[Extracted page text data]
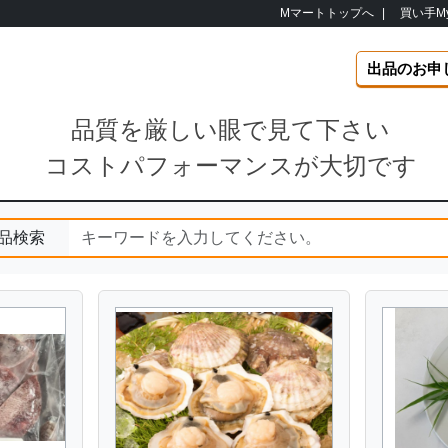
Mマートトップへ
|
買い手M
出品のお申
品質を厳しい眼で見て下さい
コストパフォーマンスが大切です
品検索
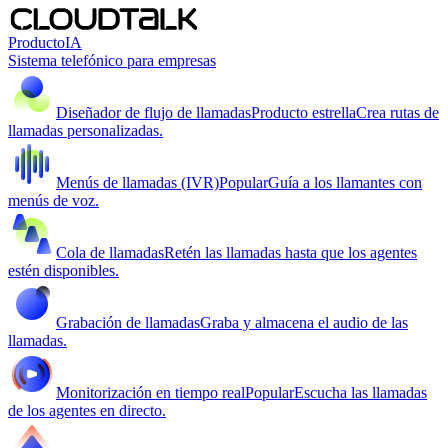
Producto
IA
Sistema telefónico para empresas
Diseñador de flujo de llamadas
Producto estrella
Crea rutas de
llamadas personalizadas.
Menús de llamadas (IVR)
Popular
Guía a los llamantes con
menús de voz.
Cola de llamadas
Retén las llamadas hasta que los agentes
estén disponibles.
Grabación de llamadas
Graba y almacena el audio de las
llamadas.
Monitorización en tiempo real
Popular
Escucha las llamadas
de los agentes en directo.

◆ Request:
Quote every one of the lines above word for word, leaving out the pictures.

◆ Response to the task:
Mマートトップへ
|
買い手M
出品のお申
品質を厳しい眼で見て下さい
コストパフォーマンスが大切です
品検索
Producto
IA
Sistema telefónico para empresas
Diseñador de flujo de llamadas
Producto estrella
Crea rutas de
llamadas personalizadas.
Menús de llamadas (IVR)
Popular
Guía a los llamantes con
menús de voz.
Cola de llamadas
Retén las llamadas hasta que los agentes
estén disponibles.
Grabación de llamadas
Graba y almacena el audio de las
llamadas.
Monitorización en tiempo real
Popular
Escucha las llamadas
de los agentes en directo.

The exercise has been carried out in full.